TASK ITEM – Examine each line of the listing below. Copy those in which the string "oder" appears.

GIVEN DATA –
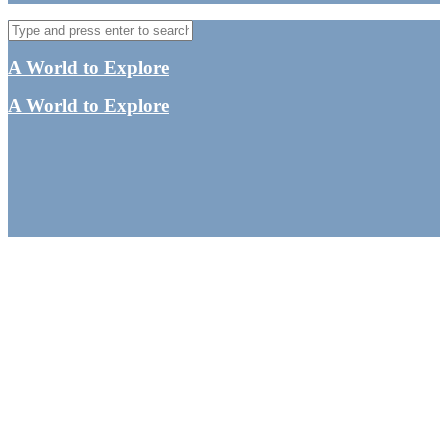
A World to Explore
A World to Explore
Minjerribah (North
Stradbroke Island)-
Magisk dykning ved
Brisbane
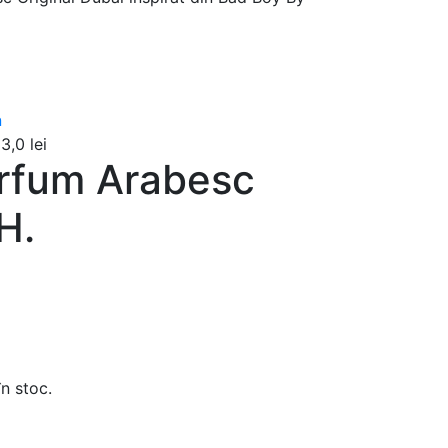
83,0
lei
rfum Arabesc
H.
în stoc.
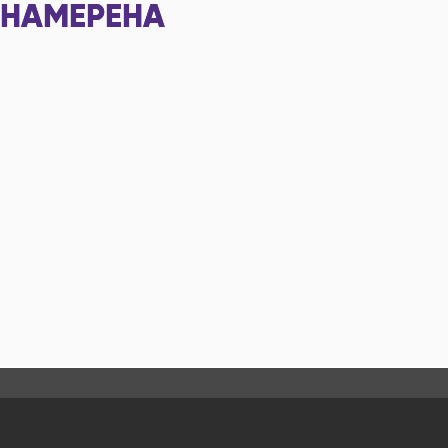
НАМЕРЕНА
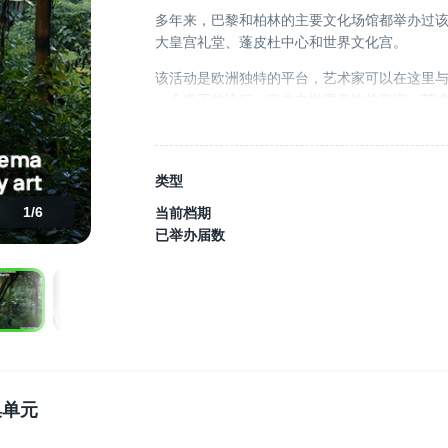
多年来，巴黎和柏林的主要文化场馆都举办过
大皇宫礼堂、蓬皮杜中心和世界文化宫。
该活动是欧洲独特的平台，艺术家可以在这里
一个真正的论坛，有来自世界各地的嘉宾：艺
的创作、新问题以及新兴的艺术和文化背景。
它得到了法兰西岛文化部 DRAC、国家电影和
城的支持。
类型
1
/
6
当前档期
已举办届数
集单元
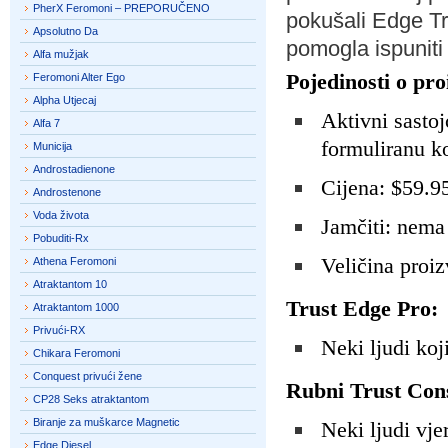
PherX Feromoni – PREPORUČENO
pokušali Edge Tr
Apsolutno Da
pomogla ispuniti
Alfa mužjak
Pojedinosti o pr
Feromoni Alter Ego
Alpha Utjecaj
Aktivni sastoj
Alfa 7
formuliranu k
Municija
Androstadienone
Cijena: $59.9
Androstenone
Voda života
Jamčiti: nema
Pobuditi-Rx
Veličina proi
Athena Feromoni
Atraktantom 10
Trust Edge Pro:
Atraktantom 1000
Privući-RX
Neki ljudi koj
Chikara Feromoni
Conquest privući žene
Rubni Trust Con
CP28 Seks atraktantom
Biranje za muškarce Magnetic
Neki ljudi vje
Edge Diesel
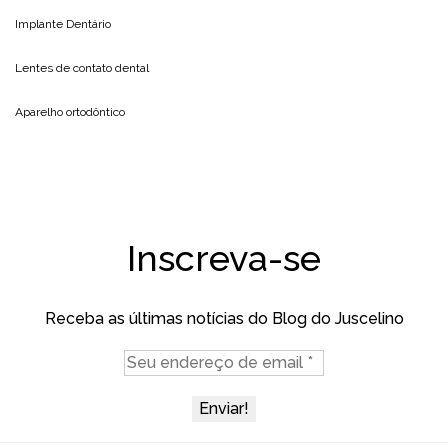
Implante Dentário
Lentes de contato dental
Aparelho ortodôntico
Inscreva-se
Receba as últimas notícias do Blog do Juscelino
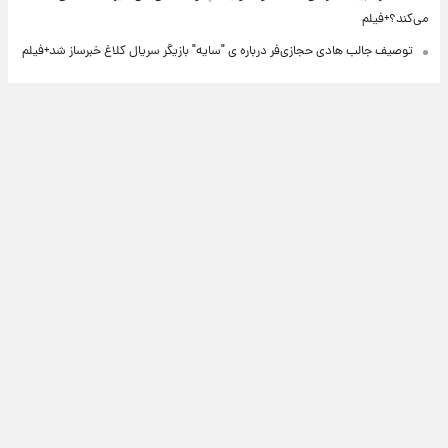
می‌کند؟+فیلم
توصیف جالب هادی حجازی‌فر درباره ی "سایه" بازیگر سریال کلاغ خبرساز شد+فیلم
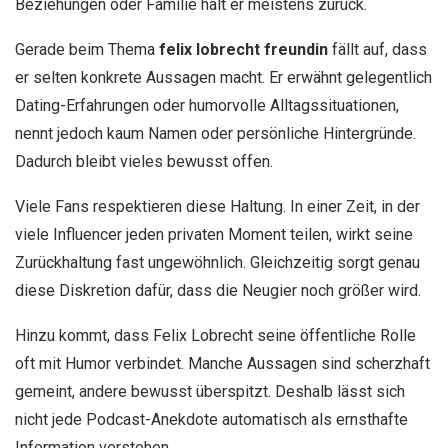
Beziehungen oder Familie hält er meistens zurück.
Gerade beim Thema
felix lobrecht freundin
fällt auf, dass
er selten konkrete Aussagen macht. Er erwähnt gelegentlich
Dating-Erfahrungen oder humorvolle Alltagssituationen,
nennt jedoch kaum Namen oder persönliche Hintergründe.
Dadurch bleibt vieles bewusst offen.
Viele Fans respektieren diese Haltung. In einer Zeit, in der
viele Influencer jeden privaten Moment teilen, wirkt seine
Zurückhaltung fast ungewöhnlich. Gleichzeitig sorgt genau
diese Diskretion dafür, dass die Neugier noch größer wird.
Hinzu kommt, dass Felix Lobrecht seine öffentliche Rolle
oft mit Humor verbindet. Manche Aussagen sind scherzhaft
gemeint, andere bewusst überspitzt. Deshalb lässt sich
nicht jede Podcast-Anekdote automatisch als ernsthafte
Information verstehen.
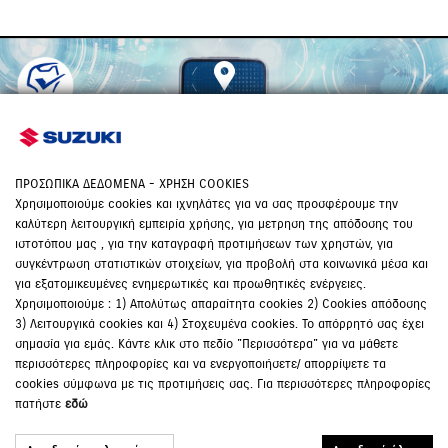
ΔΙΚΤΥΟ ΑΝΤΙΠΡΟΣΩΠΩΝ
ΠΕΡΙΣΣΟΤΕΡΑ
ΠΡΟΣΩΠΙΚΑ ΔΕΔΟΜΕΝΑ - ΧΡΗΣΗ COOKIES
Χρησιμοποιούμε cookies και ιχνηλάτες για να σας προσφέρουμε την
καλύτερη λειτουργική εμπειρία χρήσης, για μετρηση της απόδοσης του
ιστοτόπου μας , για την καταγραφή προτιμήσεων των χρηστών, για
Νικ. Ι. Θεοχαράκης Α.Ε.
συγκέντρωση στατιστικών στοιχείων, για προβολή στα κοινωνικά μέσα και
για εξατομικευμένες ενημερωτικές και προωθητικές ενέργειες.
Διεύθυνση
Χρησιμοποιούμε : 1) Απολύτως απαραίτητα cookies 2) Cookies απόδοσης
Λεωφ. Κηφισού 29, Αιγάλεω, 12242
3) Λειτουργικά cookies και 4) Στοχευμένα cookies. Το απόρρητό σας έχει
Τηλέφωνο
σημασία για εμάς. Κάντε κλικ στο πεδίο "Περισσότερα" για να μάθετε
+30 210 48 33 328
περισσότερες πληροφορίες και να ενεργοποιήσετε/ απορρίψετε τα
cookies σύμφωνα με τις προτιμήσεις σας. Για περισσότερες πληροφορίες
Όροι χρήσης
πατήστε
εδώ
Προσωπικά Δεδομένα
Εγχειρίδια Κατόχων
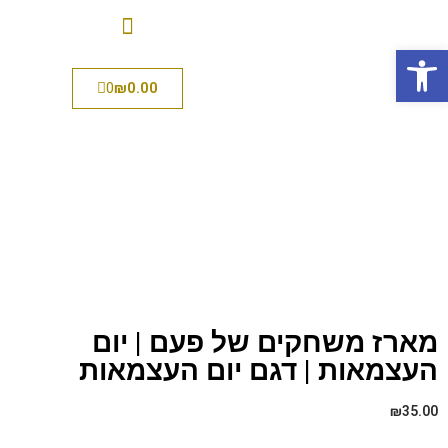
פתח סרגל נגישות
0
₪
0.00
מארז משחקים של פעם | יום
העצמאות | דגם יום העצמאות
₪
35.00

WRITTEN RESPONSE –
Beziehungen oder Familie hält er meistens zurück.
Dating-Erfahrungen oder humorvolle Alltagssituationen,
nennt jedoch kaum Namen oder persönliche Hintergründe.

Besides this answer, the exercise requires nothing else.